# Manufacturer and Vendor Reference Information



## lcaillo (May 2, 2006)

We have started a new sub-forum in Manufacturer Service and Support. It will contain reference information including contacts and useful links and info for many manufacturers and vendors. There is a sticky thread with parts suppliers and threads for each manufacturer.

Ultimately, we will have a thread with reference info for virtually all manufacturers. I have a database of contacts for most of them, but many of these contacts are not appropriate for general posting to the public. Many are for subscription sites and require passwords, or are otherwise restricted access. :help: Many of you may have accumulated useful consumer relations contacts, addresses, phone numbers, email addresses, and ohter valuable information that I might never, as a service tech use. Please help us to make the information as complete as possible by checking the entries for any manufacturers or vendors and send me any info that you might have that I don't.:dontknow: 

I will be adding one or two entries each day, validating :reading: all information before I post it. Please note the new threads and let me know if you have something that I have not included. Eventually, we hope to have one of the most extensive and useful references for consumer information on the web. Please contribute if you can by PM or email.:T 

Thanks.


----------



## lcaillo (May 2, 2006)
+++++
*TASK PROMPT*
Reproduce the stretch of the forum post on manufacturer and vendor reference information from "We have started" through "for each manufacturer.".

*Collected data*
+++++
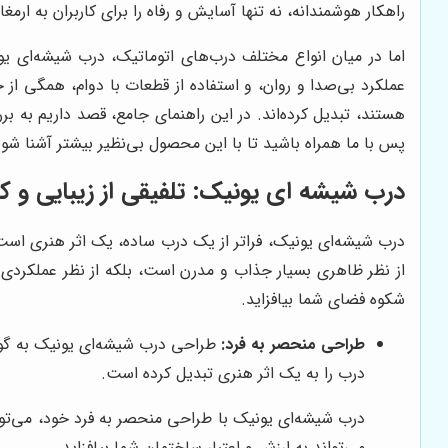
راهکار هوشمندانه، نه تنها آسایش و رفاه را برای کاربران به ارم
اما در میان انواع مختلف درب‌های اتوماتیک، درب شیشه‌ای یو
عملکرد بی‌صدا و روان، و استفاده از قطعات با دوام، همگی از
هستند، تبدیل کرده‌اند. در این راهنمای جامع، قصد داریم به بر
پس با ما همراه باشید تا با این محصول بی‌نظیر بیشتر آشنا شوی
درب شیشه ای یونیک: تلفیقی از زیبایی و کا
درب شیشه‌ای یونیک، فراتر از یک درب ساده، یک اثر هنری است 
از نظر ظاهری بسیار جذاب و مدرن است، بلکه از نظر عملکردی ن
شکوه فضای شما بیافزاید.
طراحی منحصر به فرد:
طراحی درب شیشه‌ای یونیک به گونه
درب را به یک اثر هنری تبدیل کرده است.
درب شیشه‌ای یونیک با طراحی منحصر به فرد خود، می‌توان
می‌تواند به ارزش و اعتبار ساختمان شما بیافزاید.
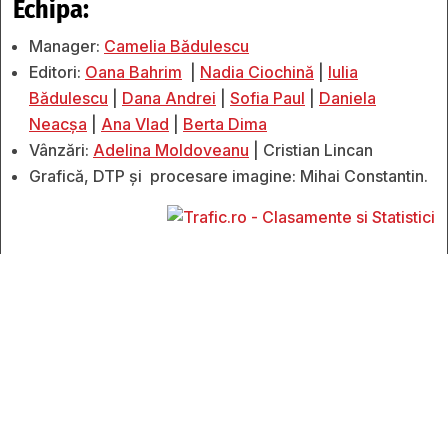
Echipa:
Manager:
Camelia Bădulescu
Editori:
Oana Bahrim
|
Nadia Ciochină
|
Iulia
Bădulescu
|
Dana Andrei
|
Sofia Paul
|
Daniela
Neacșa
|
Ana Vlad
|
Berta Dima
Vânzări:
Adelina Moldoveanu
| Cristian Lincan
Grafică, DTP și procesare imagine: Mihai Constantin.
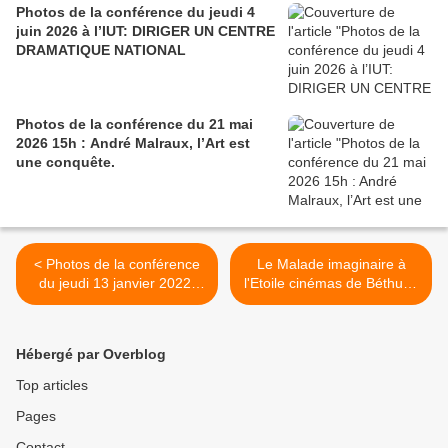
Photos de la conférence du jeudi 4
juin 2026 à l’IUT: DIRIGER UN CENTRE
DRAMATIQUE NATIONAL
Photos de la conférence du 21 mai
2026 15h : André Malraux, l’Art est
une conquête.
< Photos de la conférence
Le Malade imaginaire à
du jeudi 13 janvier 2022:
l'Etoile cinémas de Béthune
Aimé Cézaire, un autre
le 8 mars à 14h30 >
regard sur la négritude.
Hébergé par Overblog
Top articles
Pages
Contact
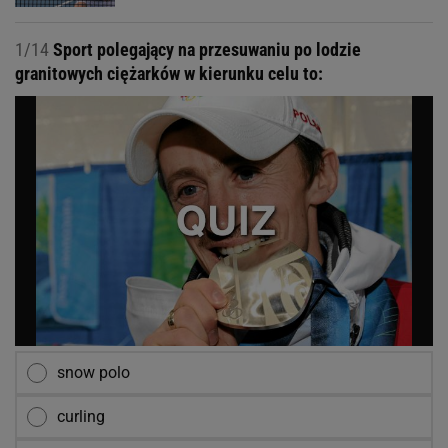
1/14
Sport polegający na przesuwaniu po lodzie
granitowych ciężarków w kierunku celu to:
snow polo
curling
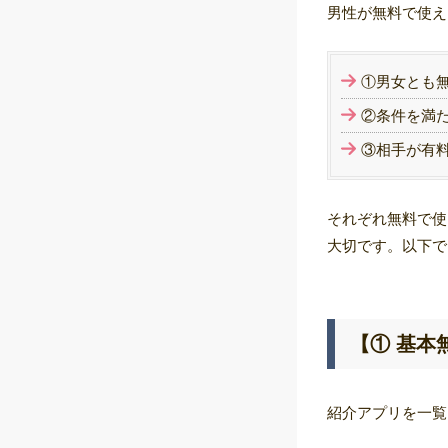
男性が無料で使え
①男女とも
②条件を満
③相手が有
それぞれ無料で使
大切です。以下で
【① 基本
紹介アプリを一覧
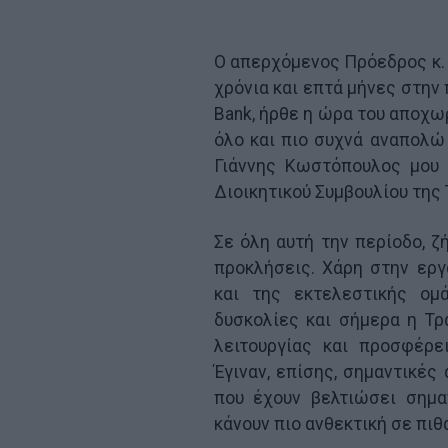
Ο απερχόμενος Πρόεδρος κ.
χρόνια και επτά μήνες στην 
Bank, ήρθε η ώρα του αποχωρ
όλο και πιο συχνά αναπολώ
Γιάννης Κωστόπουλος μου 
Διοικητικού Συμβουλίου της 
Σε όλη αυτή την περίοδο, 
προκλήσεις. Χάρη στην ερ
και της εκτελεστικής ομ
δυσκολίες και σήμερα η Τρ
λειτουργίας και προσφέρε
Έγιναν, επίσης, σημαντικές
που έχουν βελτιώσει σημα
κάνουν πιο ανθεκτική σε πιθ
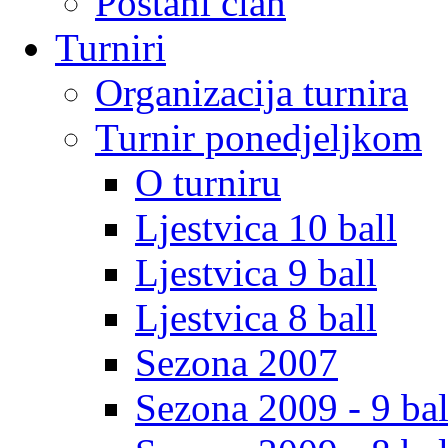
Postani clan
Turniri
Organizacija turnira
Turnir ponedjeljkom
O turniru
Ljestvica 10 ball
Ljestvica 9 ball
Ljestvica 8 ball
Sezona 2007
Sezona 2009 - 9 bal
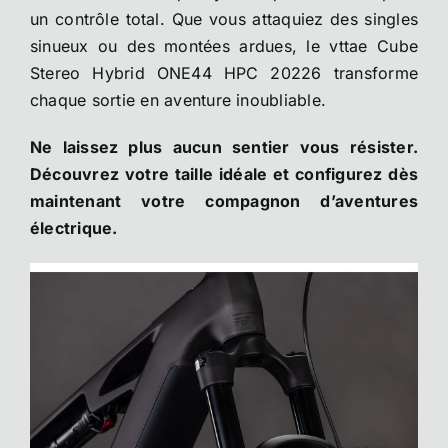
un contrôle total. Que vous attaquiez des singles
sinueux ou des montées ardues, le vttae Cube
Stereo Hybrid ONE44 HPC 20226 transforme
chaque sortie en aventure inoubliable.
Ne laissez plus aucun sentier vous résister.
Découvrez votre taille idéale et configurez dès
maintenant votre compagnon d’aventures
électrique.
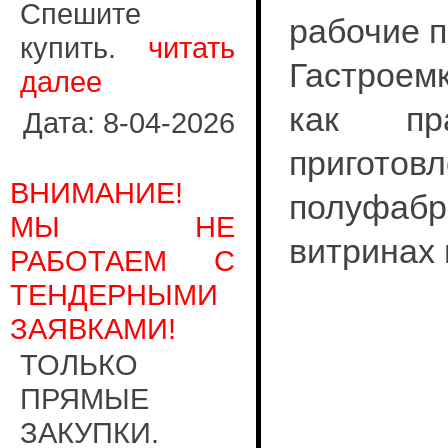
Спешите
рабочие 
купить.
читать
Гастроем
далее
как пр
Дата: 8-04-2026
приготов
ВНИМАНИЕ!
полуфа
МЫ НЕ
витринах
РАБОТАЕМ С
ТЕНДЕРНЫМИ
ЗАЯВКАМИ!
ТОЛЬКО
ПРЯМЫЕ
ЗАКУПКИ.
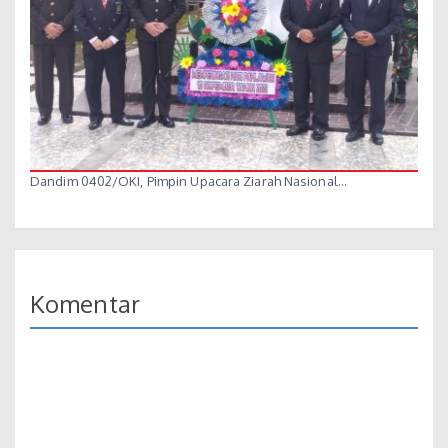
Dandim 0402/OKI, Pimpin Upacara Ziarah Nasional…
Komentar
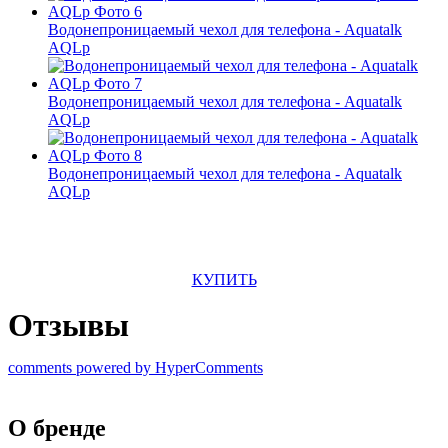
Водонепроницаемый чехол для телефона - Aquatalk
AQLp
Водонепроницаемый чехол для телефона - Aquatalk
AQLp
Водонепроницаемый чехол для телефона - Aquatalk
AQLp
КУПИТЬ
Отзывы
comments powered by HyperComments
О бренде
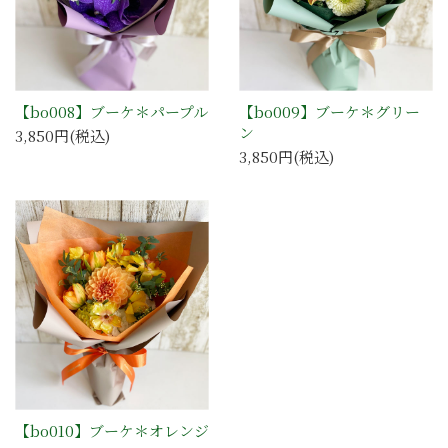
【bo008】ブーケ＊パープル
【bo009】ブーケ＊グリー
ン
3,850円(税込)
3,850円(税込)
【bo010】ブーケ＊オレンジ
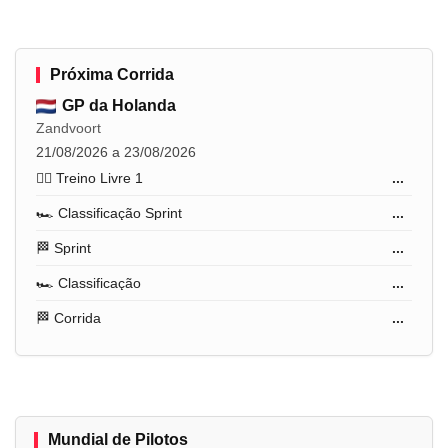
Próxima Corrida
GP da Holanda
Zandvoort
21/08/2026 a 23/08/2026
🏋️‍♂️ Treino Livre 1
...
🏎️ Classificação Sprint
...
🏁 Sprint
...
🏎️ Classificação
...
🏁 Corrida
...
Mundial de Pilotos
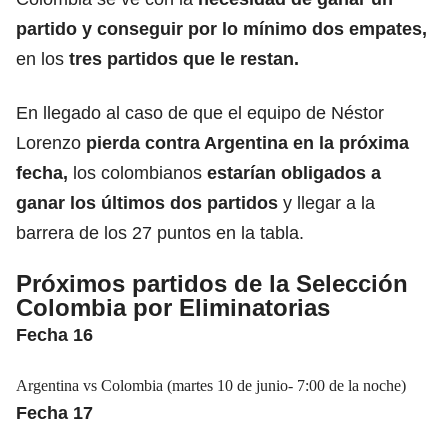
partido y conseguir por lo mínimo dos empates,
en los
tres partidos que le restan.
En llegado al caso de que el equipo de Néstor
Lorenzo
pierda contra Argentina en la próxima
fecha,
los colombianos
estarían obligados a
ganar los últimos dos partidos
y llegar a la
barrera de los 27 puntos en la tabla.
Próximos partidos de la Selección
Colombia por Eliminatorias
Fecha 16
Argentina vs Colombia (martes 10 de junio- 7:00 de la noche)
Fecha 17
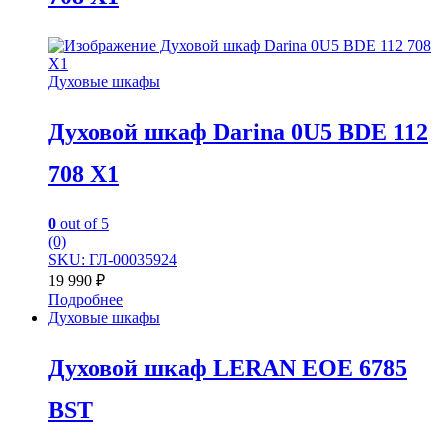
Духовые шкафы
Духовой шкаф Darina 0U5 BDE 112
708 X1
0
out of 5
(0)
SKU: ГЛ-00035924
19 990
₽
Подробнее
Духовые шкафы
Духовой шкаф LERAN EOE 6785
BST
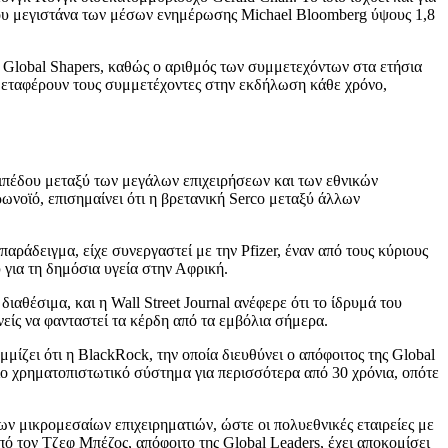
του μεγιστάνα των μέσων ενημέρωσης Michael Bloomberg ύψους 1,8
ι Global Shapers, καθώς ο αριθμός των συμμετεχόντων στα ετήσια
 μεταφέρουν τους συμμετέχοντες στην εκδήλωση κάθε χρόνο,
πιπέδου μεταξύ των μεγάλων επιχειρήσεων και των εθνικών
ωνοϊό, επισημαίνει ότι η βρετανική Serco μεταξύ άλλων
παράδειγμα, είχε συνεργαστεί με την Pfizer, έναν από τους κύριους
ια τη δημόσια υγεία στην Αφρική.
ιαθέσιμα, και η Wall Street Journal ανέφερε ότι το ίδρυμά του
είς να φανταστεί τα κέρδη από τα εμβόλια σήμερα.
μίζει ότι η BlackRock, την οποία διευθύνει ο απόφοιτος της Global
ιο χρηματοπιστωτικό σύστημα για περισσότερα από 30 χρόνια, οπότε
ων μικρομεσαίων επιχειρηματιών, ώστε οι πολυεθνικές εταιρείες με
ό τον Τζεφ Μπέζος, απόφοιτο της Global Leaders, έχει αποκομίσει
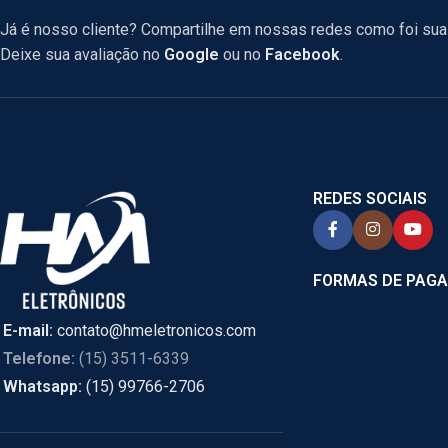
Já é nosso cliente? Compartilhe em nossas redes como foi sua 
Deixe sua avaliação no
Google
ou no
Facebook
.
REDES SOCIAIS
FORMAS DE PAG
E-mail:
contato@hmeletronicos.com
Telefone:
(15) 3511-6339
Whatsapp:
(15) 99766-2706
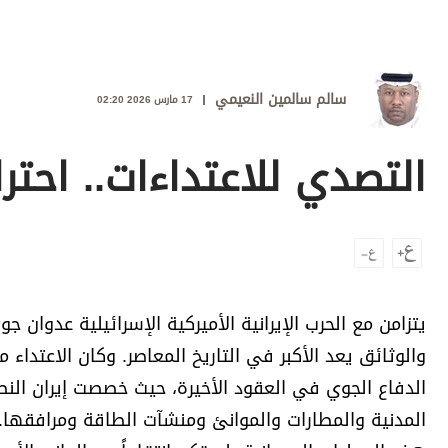
وجهات نظر
الترفيه
التعليم والمعرفة
سالم سالمين النعيمي
17 مارس 2026 02:20
الذكاء الاصطناعي
التصدي للاعتداءات.. احتر
تغطيات
فيديو
بودكاست
يتزامن مع الحرب الإيرانية الأميركية الإسرائيلية عدوان ج
إنفوجراف
والوثائق يعد الأكبر في التاريخ المعاصر. وكان الاعتداء من
قصة صورة
الدفاع الجوي في العقود الأخيرة، حيث خصصت إيران النصيب
كاريكتير
المدنية والمطارات والموانئ ومنشآت الطاقة ومرافقها.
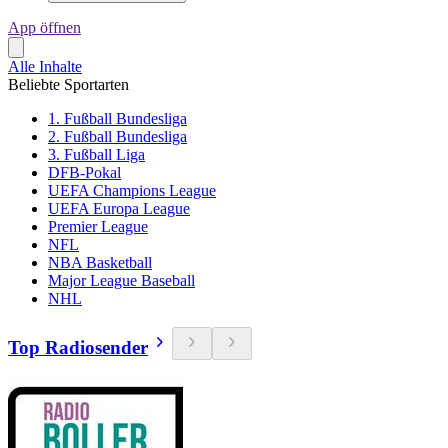
App öffnen
Alle Inhalte
Beliebte Sportarten
1. Fußball Bundesliga
2. Fußball Bundesliga
3. Fußball Liga
DFB-Pokal
UEFA Champions League
UEFA Europa League
Premier League
NFL
NBA Basketball
Major League Baseball
NHL
Top Radiosender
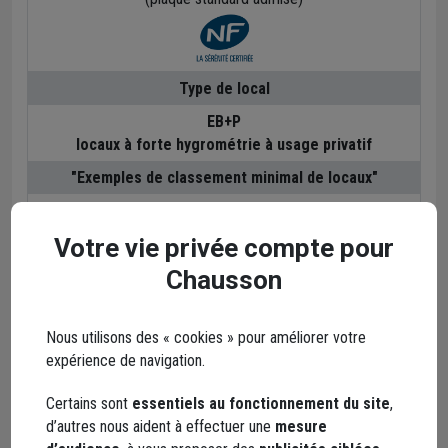
Type de local
EB+P
locaux à forte hygrométrie à usage privatif
"Exemples de classement minimal de locaux"
Locaux normalement ventilés et chauffés :
salle d'eau intégrant un receveur de douche /ou une
Votre vie privée compte pour
baignoire
Chausson
celliers non chauffés, garage
cabines de douche
Solutions plaques de plâtre
Nous utilisons des « cookies » pour améliorer votre
expérience de navigation.
Plaque de plâtre hydrofugée H1
sur toutes les parois
verticales, côté local EB+P
Certains sont
essentiels au fonctionnement du site
,
d’autres nous aident à effectuer une
mesure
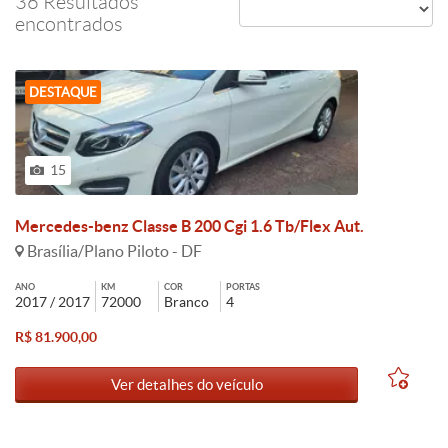
36 Resultados
encontrados
DESTAQUE
15
Mercedes-benz Classe B 200 Cgi 1.6 Tb/Flex Aut.
Brasília/Plano Piloto - DF
ANO
KM
COR
PORTAS
2017 / 2017
72000
Branco
4
R$ 81.900,00
Ver detalhes do veículo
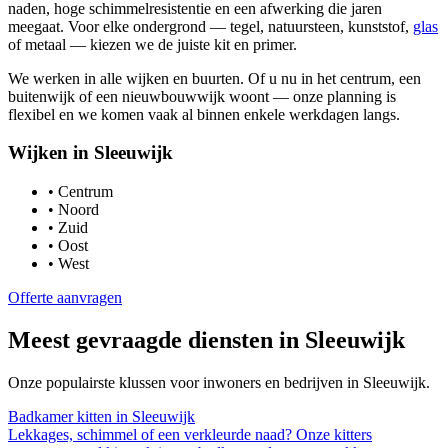
naden, hoge schimmelresistentie en een afwerking die jaren
meegaat. Voor elke ondergrond — tegel, natuursteen, kunststof,
glas
of metaal — kiezen we de juiste kit en primer.
We werken in alle wijken en buurten. Of u nu in het centrum, een
buitenwijk of een nieuwbouwwijk woont — onze planning is
flexibel en we komen vaak al binnen enkele werkdagen langs.
Wijken in
Sleeuwijk
•
Centrum
•
Noord
•
Zuid
•
Oost
•
West
Offerte aanvragen
Meest gevraagde diensten in
Sleeuwijk
Onze populairste klussen voor inwoners en bedrijven in
Sleeuwijk
.
Badkamer kitten
in
Sleeuwijk
Lekkages, schimmel of een verkleurde naad? Onze kitters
+++++
*RESULT OF THE EXERCISE*
We have started a new sub-forum in Manufacturer Service and Support. It will contain reference information including contacts and useful links and info for many manufacturers and vendors. There is a sticky thread with parts suppliers and threads for each manufacturer.